Courtesy of Loyola University Chicago 3D renditions of the proposed St. Joseph Residence Hall were shared at a recent community meeting about the project.

Loyola’s proposed residence hall will be named St. Joseph’s Hall, Loyola officials announced at a community meeting Monday night. The meeting had no attendance from the public.

The Board of Trustees will officially vote on plans Sept. 13. If approved, the building will be open for residents in August 2020, according to Kana Henning, Loyola’s associate vice president for facilities.

Loyola proposed construction of the $47 million residence hall in June, which would be located at the 6300 block of North Winthrop Avenue.  

Loyola has had difficulties housing its first-year and sophomore students in recent years. St. Joseph’s would provide more than 400 extra beds for first-year and sophomore students, The Phoenix reported.

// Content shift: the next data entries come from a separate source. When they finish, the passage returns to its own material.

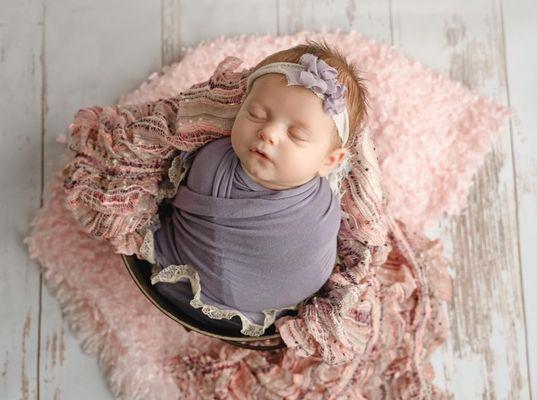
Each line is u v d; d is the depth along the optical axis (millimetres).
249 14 1497
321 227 1089
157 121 1123
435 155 1475
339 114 993
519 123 1536
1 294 1299
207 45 1433
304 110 962
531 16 1587
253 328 1162
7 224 1319
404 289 1305
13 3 1401
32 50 1393
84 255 1311
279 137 965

Like many residence halls at Loyola, if approved, St. Joseph’s Residence Hall will be named after a Jesuit university, located in Philadelphia and founded in 1851.

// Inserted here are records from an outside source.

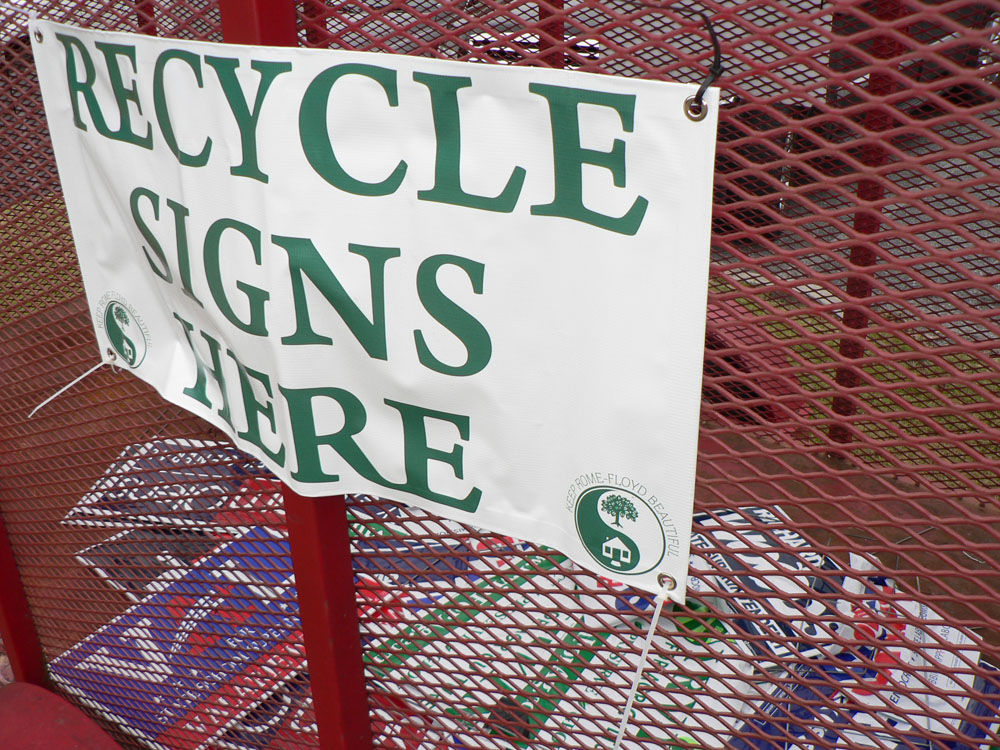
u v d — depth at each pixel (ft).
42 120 6.22
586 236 3.78
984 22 3.05
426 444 4.72
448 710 5.96
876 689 4.21
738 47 3.47
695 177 3.41
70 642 8.64
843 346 5.09
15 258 6.96
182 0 4.95
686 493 3.96
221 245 4.87
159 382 6.18
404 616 5.80
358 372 4.71
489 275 4.11
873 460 6.66
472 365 4.34
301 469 5.03
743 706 5.79
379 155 4.15
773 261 3.69
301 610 5.87
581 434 4.17
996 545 3.63
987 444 6.06
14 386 7.68
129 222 5.62
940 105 3.15
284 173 4.40
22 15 5.68
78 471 7.72
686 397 3.80
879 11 3.33
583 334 3.96
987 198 4.24
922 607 6.45
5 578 8.52
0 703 8.38
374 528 5.56
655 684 4.90
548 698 5.37
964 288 3.34
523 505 4.59
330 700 6.09
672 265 3.60
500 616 6.40
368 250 4.37
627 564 4.31
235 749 7.22
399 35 4.32
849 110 3.32
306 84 4.17
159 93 4.83
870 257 4.42
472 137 3.89
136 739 8.54
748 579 6.51
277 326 4.73
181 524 6.77
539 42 4.03
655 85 3.35
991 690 5.70
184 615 7.37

The Edgewater Historical Society has opposed the demolition of a single family home and apartment complex where St. Joseph’s is set to be located but were also not in attendance. The locations of the buildings proposed for demolition are 6312 N. Winthrop Ave. and 6326 N. Winthrop Ave.

Henning, who led the meeting, revealed information about the construction process and 3D renderings of what the building would look like if approved by the Board of Trustees. The building plans showed a modern and high-tech structure made largely of glass.

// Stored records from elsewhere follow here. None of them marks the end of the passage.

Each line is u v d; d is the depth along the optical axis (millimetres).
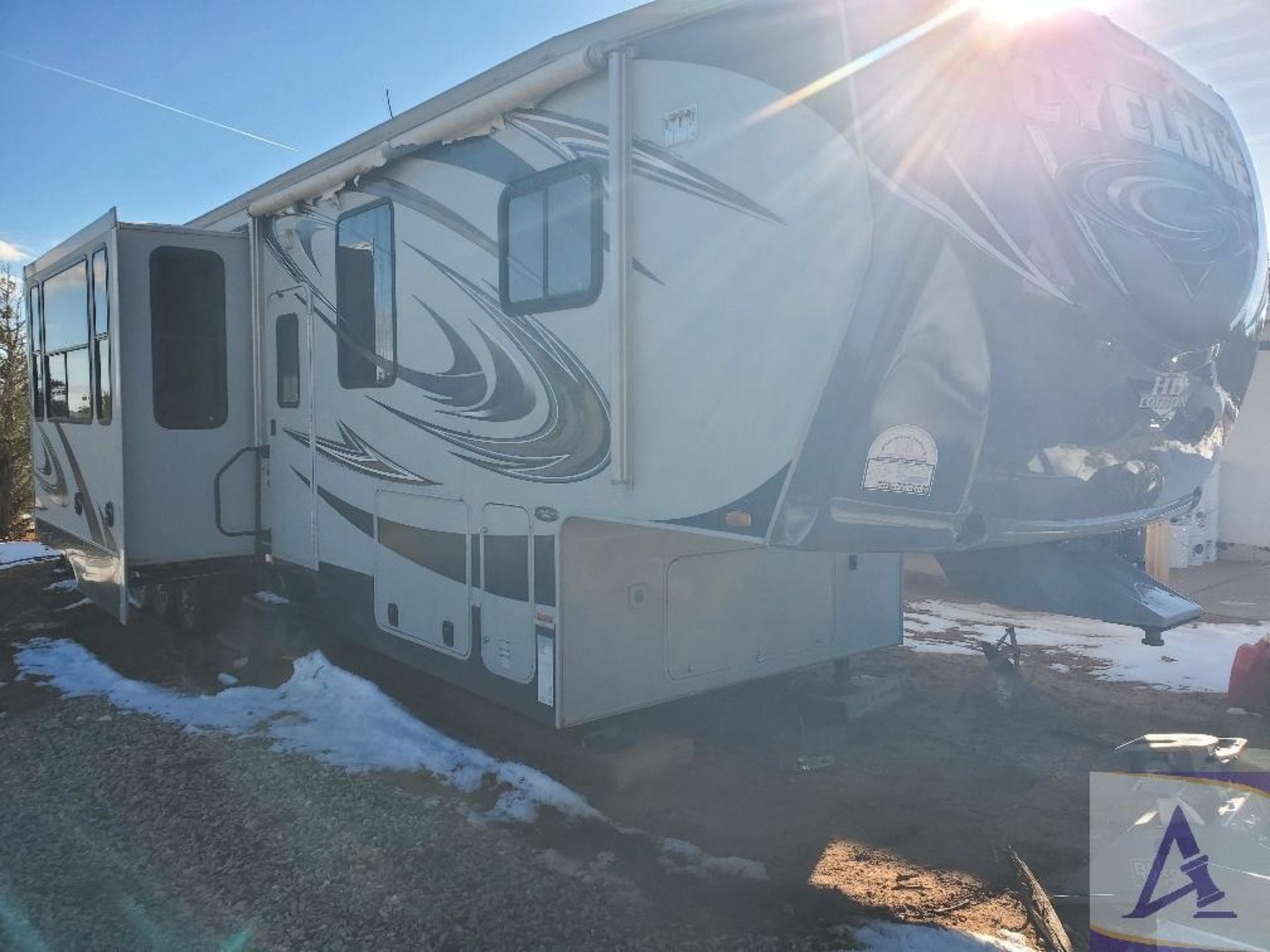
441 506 4445
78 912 3092
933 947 2791
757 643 4441
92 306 6207
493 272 4039
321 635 5668
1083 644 6352
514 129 3879
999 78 2930
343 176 4914
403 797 3918
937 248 2783
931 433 2924
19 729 4793
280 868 3352
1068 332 3055
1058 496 3270
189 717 4934
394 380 4734
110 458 5977
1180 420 3568
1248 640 6352
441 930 2965
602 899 3135
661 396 3305
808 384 2838
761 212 2955
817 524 2865
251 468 6145
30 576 9297
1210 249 3486
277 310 5805
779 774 4191
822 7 2775
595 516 3594
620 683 3949
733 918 3021
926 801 3900
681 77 3176
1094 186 3141
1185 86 3611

Henning said she hopes St. Joseph’s will bridge the gap between the east and west sides of campus.

“Our hope is that the east-west connection will help to create a better sense of community among our south campus residents by creating a safe passage mid-block, rather than finding other less traveled and potentially unsafe routes between the blocks of Kenmore and Winthrop,” Henning said.

Henning requested a zoning variance from Harry Osterman, Alderman of Chicago’s 48th Ward, who was in attendance at the meeting. Zoning variance is a minor change to the amount of land needed for construction on a lot. The changes proposed would alter the dimensions of the residence hall and allow it to further extend to the alley behind it and the street in front of it.

Henning requested a setback of 22 feet from the alley behind North Winthrop Avenue instead of the city-mandated 45 feet. This would allow more room for construction closer to the alley.

Jennifer Clark, Loyola’s vice president of campus and community planning, said the location of the new residence hall may have decreased community interest because Loyola owns most of the property near the proposed site, meaning not many community members are directly impacted.

Around 200 local residents were invited to the community meeting. Loyola Communications Specialist Sarah Howell and Osterman’s chief of staff Dan Luna also attended.

“I was very surprised at the turnout,” Clark said. “This hasn’t happened in the 17 years I’ve been here.”

Henning also said it’s likely the residents don’t have strong opinions about the proposed residence hall.

Since there was no one from the community present, Osterman said he would reach out to Edgewater North Neighbors to discuss the variance at the next meeting.

Osterman did not respond to The Phoenix’s request for comment at the time of publication.